Researchers Propose A New “Unhackable” Transistor
Protecting IP is a serious concern in the semiconductor industry, where threats like counterfeiting, reverse engineering, and piracy run rampant. Researchers from Purdue say they may have a solution.
Counterfeiting is estimated to cost the IC industry over $7.5 billion every year. Beyond the financial implications, counterfeiting negatively impacts the systems integrating compromised components.
Different signs of a counterfeit part: (a) fake plating on leads (b) residual material on leads (c) ghost marks (d) heat sink marks from previous use. Image used courtesy of Atadiat
For these reasons, semiconductor manufacturers and the academic community are continually striving to develop schemes to prevent piracy and reverse engineering of IP. Now, researchers at Purdue University have announced a new type of transistor which, they claim, may put an end to a significant amount of semiconductor reverse engineering.
How Semiconductors are Reverse Engineered
There are many methods that attackers can use to reverse engineer and eventually counterfeit an integrated circuit. Reverse engineering a CMOS chip is possible as long as the attacker has the ability to see the chip’s internals.
One method is to use X-ray imaging techniques to see the internal structure of the chip. By observing the way incident X-ray beams differ and scatter within a chip at a variety of angles, researchers have shown that they can determine what the internal structure of a chip must be.
This technique is non-invasive and can occur at any point in a product’s lifecycle, making it difficult to prevent. A variation of this attack can also be achieved with electron microscopy.
X-ray laminography revealing a circuit's structure. Image from the Paul Scherrer Institute
Another method involves physically decapsulating the chip and manually observing its internal structure. This is an invasive and destructive procedure but has been proven to be an effective method to reverse engineering an IC.
The Schrodinger's Cat of Transistors
The issue of counterfeit ICs boils down to the fact that digital CMOS technology always consists of identifiable blocks: PMOS pull-up networks and NMOS pull-down networks. Any attacker with an understanding of CMOS who gains access to a chip will theoretically be able to identify circuit blocks and reverse engineer an entire IP.
This month, researchers at Purdue University proposed a solution, and it involves moving away from traditional CMOS.
Layout and symbol of the proposed transistor.
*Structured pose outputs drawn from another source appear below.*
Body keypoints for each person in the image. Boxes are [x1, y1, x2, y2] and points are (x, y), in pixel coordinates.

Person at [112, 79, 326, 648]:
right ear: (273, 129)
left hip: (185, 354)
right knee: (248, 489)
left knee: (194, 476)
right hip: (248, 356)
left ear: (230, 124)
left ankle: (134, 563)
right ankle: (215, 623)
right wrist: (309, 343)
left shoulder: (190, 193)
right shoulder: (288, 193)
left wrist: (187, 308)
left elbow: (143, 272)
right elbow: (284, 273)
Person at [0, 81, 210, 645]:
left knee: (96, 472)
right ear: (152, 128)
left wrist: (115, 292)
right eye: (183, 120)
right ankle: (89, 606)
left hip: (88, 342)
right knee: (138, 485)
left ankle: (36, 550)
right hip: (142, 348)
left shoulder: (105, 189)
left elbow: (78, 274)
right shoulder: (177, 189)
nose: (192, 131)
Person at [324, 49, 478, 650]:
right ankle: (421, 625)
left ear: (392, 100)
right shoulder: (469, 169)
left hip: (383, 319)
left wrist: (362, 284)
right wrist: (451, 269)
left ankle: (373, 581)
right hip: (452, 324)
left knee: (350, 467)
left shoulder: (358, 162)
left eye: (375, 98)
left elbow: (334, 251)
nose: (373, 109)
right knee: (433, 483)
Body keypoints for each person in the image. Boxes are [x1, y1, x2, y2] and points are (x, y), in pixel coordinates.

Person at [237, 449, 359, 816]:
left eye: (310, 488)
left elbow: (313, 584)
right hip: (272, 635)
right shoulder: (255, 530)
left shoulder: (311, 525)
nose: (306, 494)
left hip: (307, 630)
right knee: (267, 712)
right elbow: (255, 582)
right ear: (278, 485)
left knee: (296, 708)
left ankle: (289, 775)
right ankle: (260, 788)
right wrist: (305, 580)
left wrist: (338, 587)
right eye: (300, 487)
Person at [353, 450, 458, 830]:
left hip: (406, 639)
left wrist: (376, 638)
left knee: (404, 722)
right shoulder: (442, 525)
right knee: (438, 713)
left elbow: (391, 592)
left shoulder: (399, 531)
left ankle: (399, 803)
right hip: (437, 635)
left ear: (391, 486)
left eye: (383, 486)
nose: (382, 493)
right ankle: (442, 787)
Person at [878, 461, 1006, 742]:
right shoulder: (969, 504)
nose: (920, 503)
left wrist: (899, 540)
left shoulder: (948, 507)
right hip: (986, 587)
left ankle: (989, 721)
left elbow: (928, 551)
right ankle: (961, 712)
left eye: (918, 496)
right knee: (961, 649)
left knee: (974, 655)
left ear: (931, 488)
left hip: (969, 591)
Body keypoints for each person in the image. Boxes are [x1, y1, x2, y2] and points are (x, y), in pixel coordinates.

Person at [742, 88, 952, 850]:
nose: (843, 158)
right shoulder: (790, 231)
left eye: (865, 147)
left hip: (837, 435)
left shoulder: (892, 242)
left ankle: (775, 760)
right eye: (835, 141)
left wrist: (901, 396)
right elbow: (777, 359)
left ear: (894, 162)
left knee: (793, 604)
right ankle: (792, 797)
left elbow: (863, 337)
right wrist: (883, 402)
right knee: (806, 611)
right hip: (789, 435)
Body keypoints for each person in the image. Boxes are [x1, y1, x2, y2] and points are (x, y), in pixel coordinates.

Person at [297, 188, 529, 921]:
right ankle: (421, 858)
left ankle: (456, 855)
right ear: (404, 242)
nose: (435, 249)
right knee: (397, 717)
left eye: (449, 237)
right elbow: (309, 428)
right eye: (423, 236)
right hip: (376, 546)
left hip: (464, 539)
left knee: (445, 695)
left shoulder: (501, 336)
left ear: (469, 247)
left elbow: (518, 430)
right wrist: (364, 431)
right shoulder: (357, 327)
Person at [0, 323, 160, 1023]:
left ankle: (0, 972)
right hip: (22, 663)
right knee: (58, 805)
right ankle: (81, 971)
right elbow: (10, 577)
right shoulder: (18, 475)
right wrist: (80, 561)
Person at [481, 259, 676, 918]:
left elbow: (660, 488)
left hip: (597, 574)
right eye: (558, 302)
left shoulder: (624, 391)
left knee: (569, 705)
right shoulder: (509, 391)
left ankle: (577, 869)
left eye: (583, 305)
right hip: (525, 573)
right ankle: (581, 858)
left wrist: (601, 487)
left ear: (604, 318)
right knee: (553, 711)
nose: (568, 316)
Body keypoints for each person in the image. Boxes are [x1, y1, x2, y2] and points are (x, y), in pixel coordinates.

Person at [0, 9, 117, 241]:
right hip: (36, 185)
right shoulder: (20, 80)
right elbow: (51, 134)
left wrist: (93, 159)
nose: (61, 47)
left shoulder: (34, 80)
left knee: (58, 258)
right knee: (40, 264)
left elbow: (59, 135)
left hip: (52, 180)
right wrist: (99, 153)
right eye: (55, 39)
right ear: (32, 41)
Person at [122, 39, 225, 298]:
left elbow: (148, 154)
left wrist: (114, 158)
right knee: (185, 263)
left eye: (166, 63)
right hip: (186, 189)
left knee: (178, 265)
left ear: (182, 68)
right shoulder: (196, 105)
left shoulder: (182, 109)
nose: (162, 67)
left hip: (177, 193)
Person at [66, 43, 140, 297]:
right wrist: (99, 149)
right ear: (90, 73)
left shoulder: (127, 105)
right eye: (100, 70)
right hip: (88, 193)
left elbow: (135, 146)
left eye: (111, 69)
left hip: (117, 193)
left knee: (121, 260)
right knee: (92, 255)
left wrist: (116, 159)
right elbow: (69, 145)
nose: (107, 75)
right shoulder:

Image used courtesy of Wu et al.
Their solution is to create FETs that are neither PMOS nor NMOS until activated in a special way. A Schrodinger's cat of transistors, these FETs are fabricated from black phosphorus, enabling reconfigurable polarities that can be dynamically switched between p-FET and n-FET operation through electrostatic gating.
The technique makes the digital networks indistinguishable from one another unless a user has the secret key, which correctly activates these devices. The researchers say that not even the chip manufacturer would have the key.
The chip, which includes four transistors, was built from 2D transistors to disguise them from bad actors. Image used courtesy of Purdue University
The result is a device that cannot be reverse-engineered optically. In their paper, the researchers go on to show that the transistors also work well, even operating at supply voltages as low as 0.2 V.
Obscuring Transistor Type
The Purdue researchers say their method for camouflaging is the first that goes beyond the circuit level by instead obscuring the transistor type. While this likely won’t put an end to all piracy concerns, it is definitely an idea that, if expanded on, could significantly decrease the risk of reverse engineering.
It worries me a bit that the sole purpose for this design is to prevent piracy, and not improve performance. That they work well seemed to be of secondary concert.
The article itself is a camouflage… misleading.
The offered “solution” is a new type of transistor which is software configurable.
The structure can be percieved by Xray in the same way as formerly.
Interesting technology but nothing new. A transistor network with an electrocally erasable (EEPROM or FLASH) bit do completely the same thing, maybe this one is smaller.